The Future of Privacy Forum tracks student privacy news very closely, and shares relevant news stories with our newsletter subscribers.* Approximately every month, we post “The Top 10,” a blog with our top student privacy stories. This blog is cross-posted at www.ferpasherpa.org.
The Top 10
- Cyber Terrorism in Schools: Ransom letters were sent to the Columbia Falls School District in Montana and Johnston Community School District in Iowa, threatening to disclose sensitive student information if their demands were not met. The hackers also had access to school security cameras in Montana. In Iowa, the group “used stolen contact details to send out threatening messages en masse. ‘I’m going to kill some kids at your son’s high school,’ some of the texts said.” The group also posted “Student names, addresses and telephone numbers have been posted on a publicly accessible website.” Montana parents were also extremely concerned (especially since the letter their district received alluded to Sandy Hook), and an expert stated that the reason the district “was chosen had less to do with what type of organization it is, a school, as opposed to the fact it was an easy target.”
- What should schools and ed tech companies do when law enforcement asks them for student information, such as immigration status? This month, FPF released “Law Enforcement Access to Student Records: A Guide for School Administrators & Ed Tech Service Providers.” The Electronic Privacy Information Center (EPIC) has asked the “Senate to Enforce Privacy Safeguards for ‘Dreamers.’” Many news outlets also discussed education and immigration issues, including “The Cruel Irony of the DACA Database;” a 3-part series from The 74 and The Guardian, “‘Sanctuary schools’ across America defy Trump’s immigration crackdown,” “Trump order could give immigration agents a foothold in US schools,” and “Trump’s immigration crackdown is traumatizing a generation of children;” “‘Dreamers’ worry Trump will use their personal data against them;” and “Immigration crackdown taking heavy toll on California students.”
- The FTC and Department of Education are hosting a Workshop on Student Privacy and Ed Tech on December 1st to discuss open questions about how the Rule implementing COPPA applies in the school context and intersects with FERPA. The general public is invited to attend in person or via webcast. They are seeking public comments before the workshop that are due November 17.

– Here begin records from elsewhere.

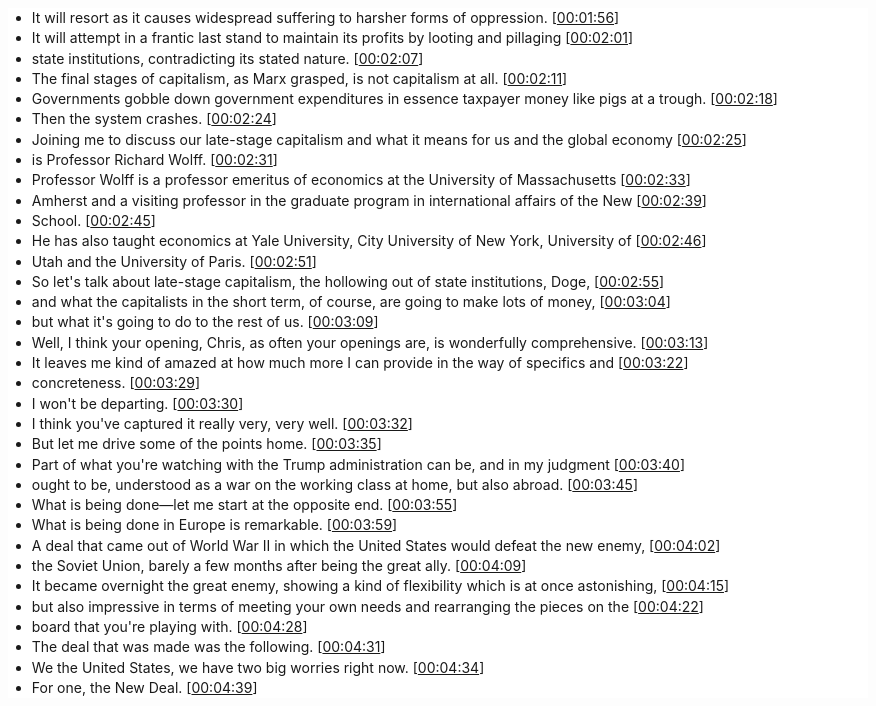 *  It will resort as it causes widespread suffering to harsher forms of oppression. [[00:01:56](https://www.youtube.com/watch?v=-1aFnl-x_3M&t=116.7s)]
*  It will attempt in a frantic last stand to maintain its profits by looting and pillaging [[00:02:01](https://www.youtube.com/watch?v=-1aFnl-x_3M&t=121.82s)]
*  state institutions, contradicting its stated nature. [[00:02:07](https://www.youtube.com/watch?v=-1aFnl-x_3M&t=127.42s)]
*  The final stages of capitalism, as Marx grasped, is not capitalism at all. [[00:02:11](https://www.youtube.com/watch?v=-1aFnl-x_3M&t=131.46s)]
*  Governments gobble down government expenditures in essence taxpayer money like pigs at a trough. [[00:02:18](https://www.youtube.com/watch?v=-1aFnl-x_3M&t=138.02s)]
*  Then the system crashes. [[00:02:24](https://www.youtube.com/watch?v=-1aFnl-x_3M&t=144.12s)]
*  Joining me to discuss our late-stage capitalism and what it means for us and the global economy [[00:02:25](https://www.youtube.com/watch?v=-1aFnl-x_3M&t=145.86s)]
*  is Professor Richard Wolff. [[00:02:31](https://www.youtube.com/watch?v=-1aFnl-x_3M&t=151.76000000000002s)]
*  Professor Wolff is a professor emeritus of economics at the University of Massachusetts [[00:02:33](https://www.youtube.com/watch?v=-1aFnl-x_3M&t=153.86s)]
*  Amherst and a visiting professor in the graduate program in international affairs of the New [[00:02:39](https://www.youtube.com/watch?v=-1aFnl-x_3M&t=159.34s)]
*  School. [[00:02:45](https://www.youtube.com/watch?v=-1aFnl-x_3M&t=165.10000000000002s)]
*  He has also taught economics at Yale University, City University of New York, University of [[00:02:46](https://www.youtube.com/watch?v=-1aFnl-x_3M&t=166.1s)]
*  Utah and the University of Paris. [[00:02:51](https://www.youtube.com/watch?v=-1aFnl-x_3M&t=171.9s)]
*  So let's talk about late-stage capitalism, the hollowing out of state institutions, Doge, [[00:02:55](https://www.youtube.com/watch?v=-1aFnl-x_3M&t=175.94s)]
*  and what the capitalists in the short term, of course, are going to make lots of money, [[00:03:04](https://www.youtube.com/watch?v=-1aFnl-x_3M&t=184.94s)]
*  but what it's going to do to the rest of us. [[00:03:09](https://www.youtube.com/watch?v=-1aFnl-x_3M&t=189.22s)]
*  Well, I think your opening, Chris, as often your openings are, is wonderfully comprehensive. [[00:03:13](https://www.youtube.com/watch?v=-1aFnl-x_3M&t=193.3s)]
*  It leaves me kind of amazed at how much more I can provide in the way of specifics and [[00:03:22](https://www.youtube.com/watch?v=-1aFnl-x_3M&t=202.10000000000002s)]
*  concreteness. [[00:03:29](https://www.youtube.com/watch?v=-1aFnl-x_3M&t=209.02s)]
*  I won't be departing. [[00:03:30](https://www.youtube.com/watch?v=-1aFnl-x_3M&t=210.02s)]
*  I think you've captured it really very, very well. [[00:03:32](https://www.youtube.com/watch?v=-1aFnl-x_3M&t=212.06s)]
*  But let me drive some of the points home. [[00:03:35](https://www.youtube.com/watch?v=-1aFnl-x_3M&t=215.60000000000002s)]
*  Part of what you're watching with the Trump administration can be, and in my judgment [[00:03:40](https://www.youtube.com/watch?v=-1aFnl-x_3M&t=220.66s)]
*  ought to be, understood as a war on the working class at home, but also abroad. [[00:03:45](https://www.youtube.com/watch?v=-1aFnl-x_3M&t=225.7s)]
*  What is being done—let me start at the opposite end. [[00:03:55](https://www.youtube.com/watch?v=-1aFnl-x_3M&t=235.22s)]
*  What is being done in Europe is remarkable. [[00:03:59](https://www.youtube.com/watch?v=-1aFnl-x_3M&t=239.0s)]
*  A deal that came out of World War II in which the United States would defeat the new enemy, [[00:04:02](https://www.youtube.com/watch?v=-1aFnl-x_3M&t=242.26s)]
*  the Soviet Union, barely a few months after being the great ally. [[00:04:09](https://www.youtube.com/watch?v=-1aFnl-x_3M&t=249.9s)]
*  It became overnight the great enemy, showing a kind of flexibility which is at once astonishing, [[00:04:15](https://www.youtube.com/watch?v=-1aFnl-x_3M&t=255.3s)]
*  but also impressive in terms of meeting your own needs and rearranging the pieces on the [[00:04:22](https://www.youtube.com/watch?v=-1aFnl-x_3M&t=262.46s)]
*  board that you're playing with. [[00:04:28](https://www.youtube.com/watch?v=-1aFnl-x_3M&t=268.82s)]
*  The deal that was made was the following. [[00:04:31](https://www.youtube.com/watch?v=-1aFnl-x_3M&t=271.38s)]
*  We the United States, we have two big worries right now. [[00:04:34](https://www.youtube.com/watch?v=-1aFnl-x_3M&t=274.7s)]
*  For one, the New Deal. [[00:04:39](https://www.youtube.com/watch?v=-1aFnl-x_3M&t=279.1s)]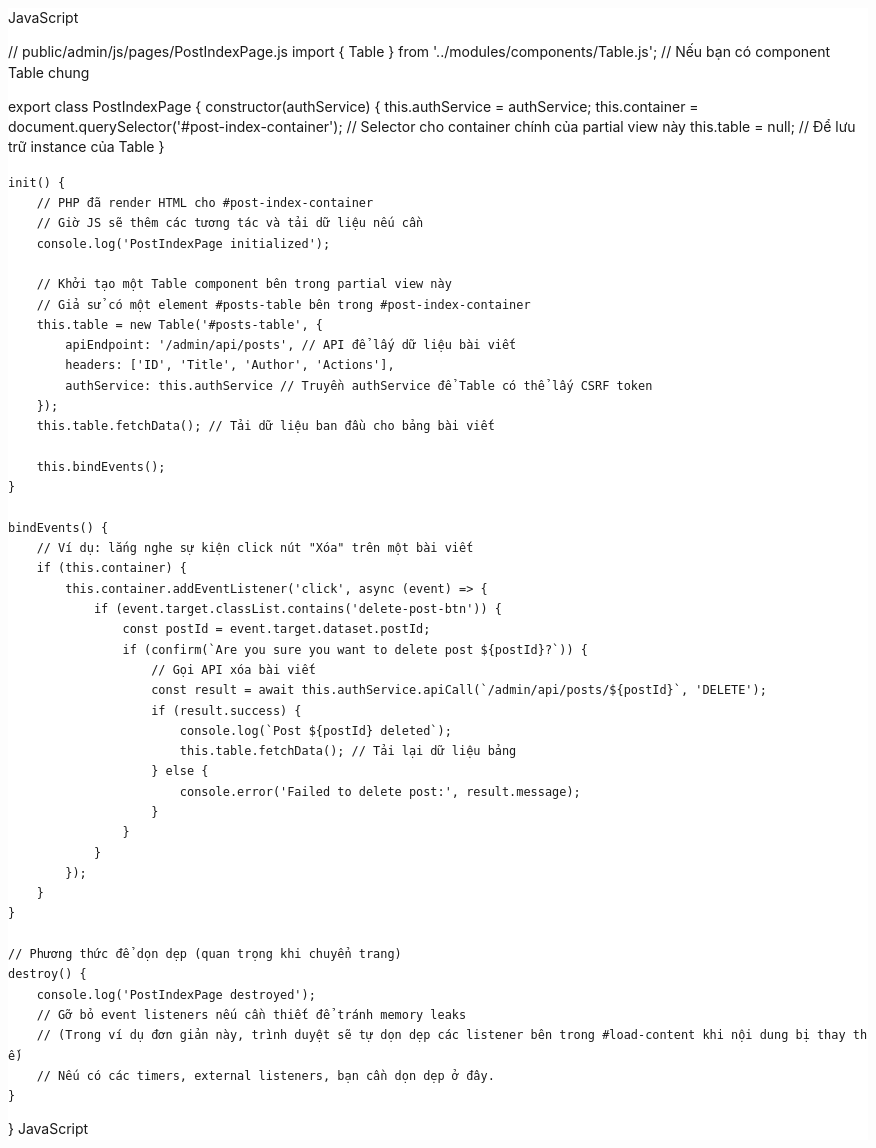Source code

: JavaScript

// public/admin/js/pages/PostIndexPage.js
import { Table } from '../modules/components/Table.js'; // Nếu bạn có component Table chung

export class PostIndexPage {
    constructor(authService) {
        this.authService = authService;
        this.container = document.querySelector('#post-index-container'); // Selector cho container chính của partial view này
        this.table = null; // Để lưu trữ instance của Table
    }

    init() {
        // PHP đã render HTML cho #post-index-container
        // Giờ JS sẽ thêm các tương tác và tải dữ liệu nếu cần
        console.log('PostIndexPage initialized');

        // Khởi tạo một Table component bên trong partial view này
        // Giả sử có một element #posts-table bên trong #post-index-container
        this.table = new Table('#posts-table', {
            apiEndpoint: '/admin/api/posts', // API để lấy dữ liệu bài viết
            headers: ['ID', 'Title', 'Author', 'Actions'],
            authService: this.authService // Truyền authService để Table có thể lấy CSRF token
        });
        this.table.fetchData(); // Tải dữ liệu ban đầu cho bảng bài viết

        this.bindEvents();
    }

    bindEvents() {
        // Ví dụ: lắng nghe sự kiện click nút "Xóa" trên một bài viết
        if (this.container) {
            this.container.addEventListener('click', async (event) => {
                if (event.target.classList.contains('delete-post-btn')) {
                    const postId = event.target.dataset.postId;
                    if (confirm(`Are you sure you want to delete post ${postId}?`)) {
                        // Gọi API xóa bài viết
                        const result = await this.authService.apiCall(`/admin/api/posts/${postId}`, 'DELETE');
                        if (result.success) {
                            console.log(`Post ${postId} deleted`);
                            this.table.fetchData(); // Tải lại dữ liệu bảng
                        } else {
                            console.error('Failed to delete post:', result.message);
                        }
                    }
                }
            });
        }
    }

    // Phương thức để dọn dẹp (quan trọng khi chuyển trang)
    destroy() {
        console.log('PostIndexPage destroyed');
        // Gỡ bỏ event listeners nếu cần thiết để tránh memory leaks
        // (Trong ví dụ đơn giản này, trình duyệt sẽ tự dọn dẹp các listener bên trong #load-content khi nội dung bị thay thế)
        // Nếu có các timers, external listeners, bạn cần dọn dẹp ở đây.
    }
}
JavaScript

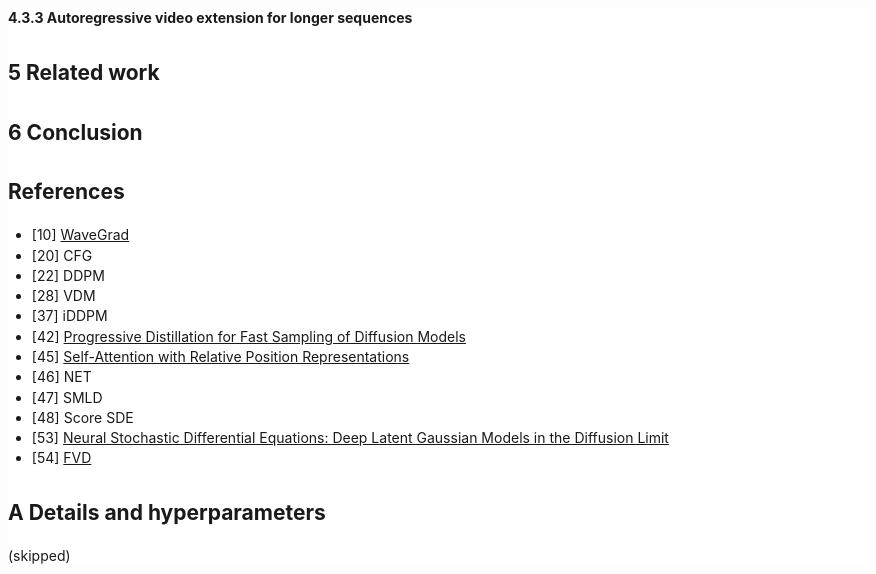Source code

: #### 4.3.3 Autoregressive video extension for longer sequences



## 5 Related work



## 6 Conclusion



## References

- [10] [WaveGrad](https://arxiv.org/abs/2009.00713)
- [20] CFG
- [22] DDPM
- [28] VDM
- [37] iDDPM
- [42] [Progressive Distillation for Fast Sampling of Diffusion Models](https://arxiv.org/abs/2202.00512)
- [45] [Self-Attention with Relative Position Representations](https://arxiv.org/abs/1803.02155)
- [46] NET
- [47] SMLD
- [48] Score SDE
- [53] [Neural Stochastic Differential Equations: Deep Latent Gaussian Models in the Diffusion Limit](https://arxiv.org/abs/1905.09883)
- [54] [FVD](https://arxiv.org/abs/1812.01717)

## A Details and hyperparameters

(skipped)
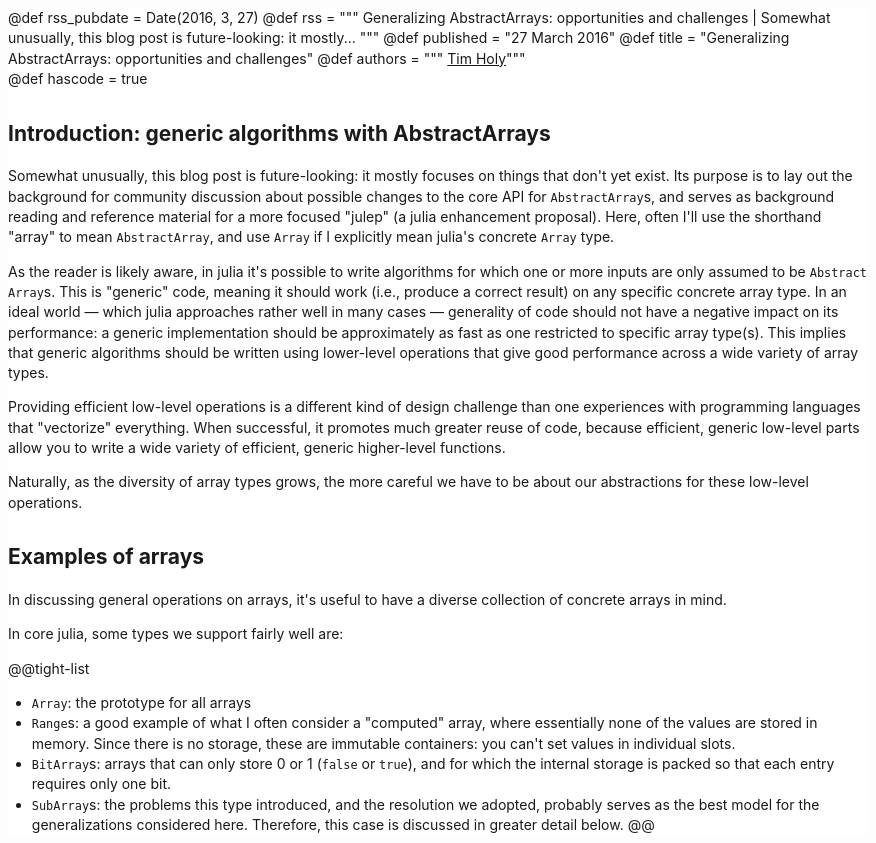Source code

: @def rss_pubdate = Date(2016, 3, 27)
@def rss = """ Generalizing AbstractArrays: opportunities and challenges | Somewhat unusually, this blog post is future-looking: it mostly... """
@def published = "27 March 2016"
@def title = "Generalizing AbstractArrays: opportunities and challenges"
@def authors = """ <a href="http://holylab.wustl.edu">Tim Holy</a>"""  
@def hascode = true


## Introduction: generic algorithms with AbstractArrays

Somewhat unusually, this blog post is future-looking: it mostly
focuses on things that don't yet exist. Its purpose is to lay out the
background for community discussion about possible changes to the core
API for `AbstractArray`s, and serves as background reading and
reference material for a more focused "julep" (a julia enhancement
proposal).  Here, often I'll use the shorthand "array" to mean
`AbstractArray`, and use `Array` if I explicitly mean julia's concrete
`Array` type.

As the reader is likely aware, in julia it's possible to write
algorithms for which one or more inputs are only assumed to be
`AbstractArray`s.  This is "generic" code, meaning it should work
(i.e., produce a correct result) on any specific concrete array type.
In an ideal world — which julia approaches rather well in many
cases — generality of code should not have a negative impact on its
performance: a generic implementation should be approximately as fast
as one restricted to specific array type(s).  This implies that
generic algorithms should be written using lower-level operations that
give good performance across a wide variety of array types.

Providing efficient low-level operations is a different kind of design
challenge than one experiences with programming languages that
"vectorize" everything.  When successful, it promotes much greater
reuse of code, because efficient, generic low-level parts allow you to
write a wide variety of efficient, generic higher-level functions.

Naturally, as the diversity of array types grows, the more careful we
have to be about our abstractions for these low-level operations.

## Examples of arrays

In discussing general operations on arrays, it's useful to have a
diverse collection of concrete arrays in mind.

In core julia, some types we support fairly well are:

@@tight-list
- `Array`: the prototype for all arrays
- `Range`s: a good example of what I often consider a "computed" array, where essentially none of the values are stored in memory. Since there is no storage, these are immutable containers: you can't set values in individual slots.
- `BitArray`s: arrays that can only store 0 or 1 (`false` or `true`), and for which the internal storage is packed so that each entry requires only one bit.
- `SubArray`s: the problems this type introduced, and the resolution we adopted, probably serves as the best model for the generalizations considered here. Therefore, this case is discussed in greater detail below.
@@
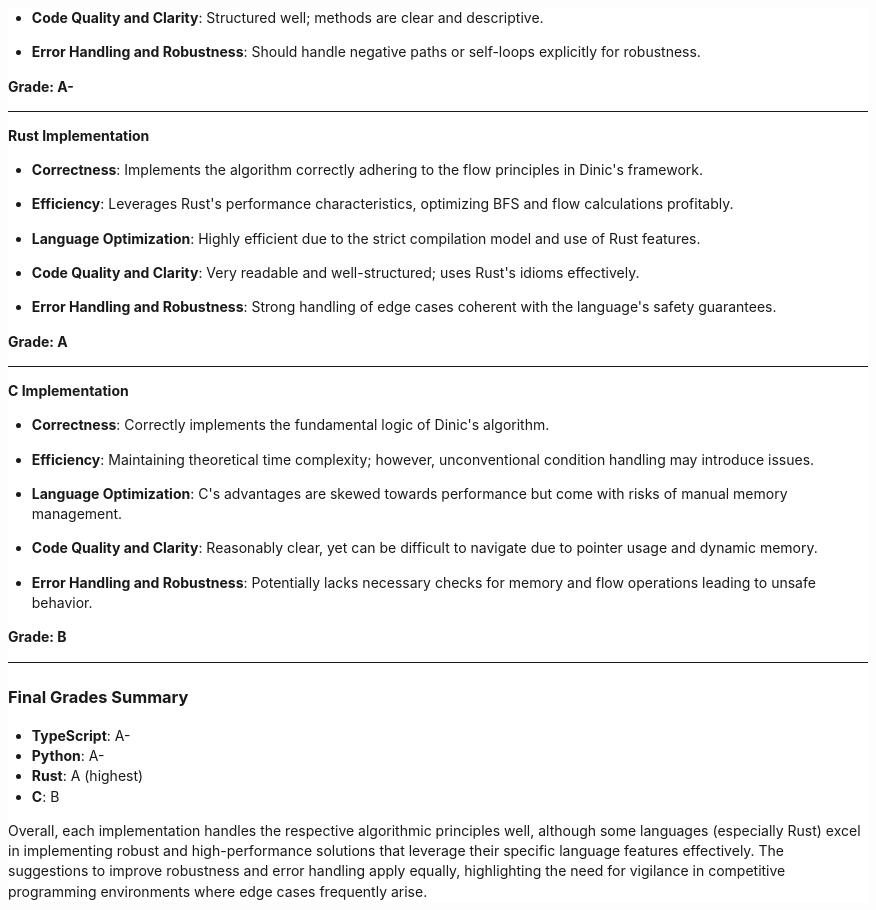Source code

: - **Code Quality and Clarity**: Structured well; methods are clear and descriptive.

- **Error Handling and Robustness**: Should handle negative paths or self-loops explicitly for robustness.

**Grade: A-**

---

**Rust Implementation**

- **Correctness**: Implements the algorithm correctly adhering to the flow principles in Dinic's framework.

- **Efficiency**: Leverages Rust's performance characteristics, optimizing BFS and flow calculations profitably.

- **Language Optimization**: Highly efficient due to the strict compilation model and use of Rust features.

- **Code Quality and Clarity**: Very readable and well-structured; uses Rust's idioms effectively.

- **Error Handling and Robustness**: Strong handling of edge cases coherent with the language's safety guarantees.

**Grade: A**

---

**C Implementation**

- **Correctness**: Correctly implements the fundamental logic of Dinic's algorithm.

- **Efficiency**: Maintaining theoretical time complexity; however, unconventional condition handling may introduce issues.

- **Language Optimization**: C's advantages are skewed towards performance but come with risks of manual memory management.

- **Code Quality and Clarity**: Reasonably clear, yet can be difficult to navigate due to pointer usage and dynamic memory.

- **Error Handling and Robustness**: Potentially lacks necessary checks for memory and flow operations leading to unsafe behavior.

**Grade: B**

---

### Final Grades Summary

- **TypeScript**: A-
- **Python**: A-
- **Rust**: A (highest)
- **C**: B

Overall, each implementation handles the respective algorithmic principles well, although some languages (especially Rust) excel in implementing robust and high-performance solutions that leverage their specific language features effectively. The suggestions to improve robustness and error handling apply equally, highlighting the need for vigilance in competitive programming environments where edge cases frequently arise.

- The Data Quality Campaign released their annual report on state legislation on education data, including student privacy. According to DQC, “26 states passed 53 new laws focused on student data during the 2017 legislative session — with most legislative activity focusing on privacy concerns.” Stay tuned for FPF’s upcoming white paper diving in on this year’s new student privacy state legislative trends.
- The Commission on Evidence-Based Policymaking finally released their final report, which has many implications for student data (and many great privacy suggestions). You can read my blog about the report and education here. Speaker Ryan and Senator Murray both expressed in the press conference releasing the report that Congress plans to pass a law adopting many of the report recommendations. However, at least one article said that, at the Congressional hearing on the report, Congress had difficulty understanding that the Commission argued that the data be used for research purposes only, and not to “root out individual cases of waste, fraud, and abuse.” Many organizations, including the Electronic Privacy Information Center, expressed support for the report.
- Common Sense Media has published a list of “Essential Student Privacy and Safety Questions” to ask your child’s school.
- “[Higher Ed] Schools Must Adhere to Cybersecurity Regulations or Risk Losing Title IV Eligibility,” via Duane Morris LLP.
- A new journal article examines “Young people’s uses of wearable healthy lifestyle technologies; surveillance, self-surveillance and resistance.” One finding: “Young people oppose Fitbits in schools.”
- EdSurge published a great article on a recent California panel with two companies that had “high-profile breaches” in 2017, a data privacy expert, and a district representative.
- “Education Data Breaches Double in First Half of 2017,” via Campus Technology.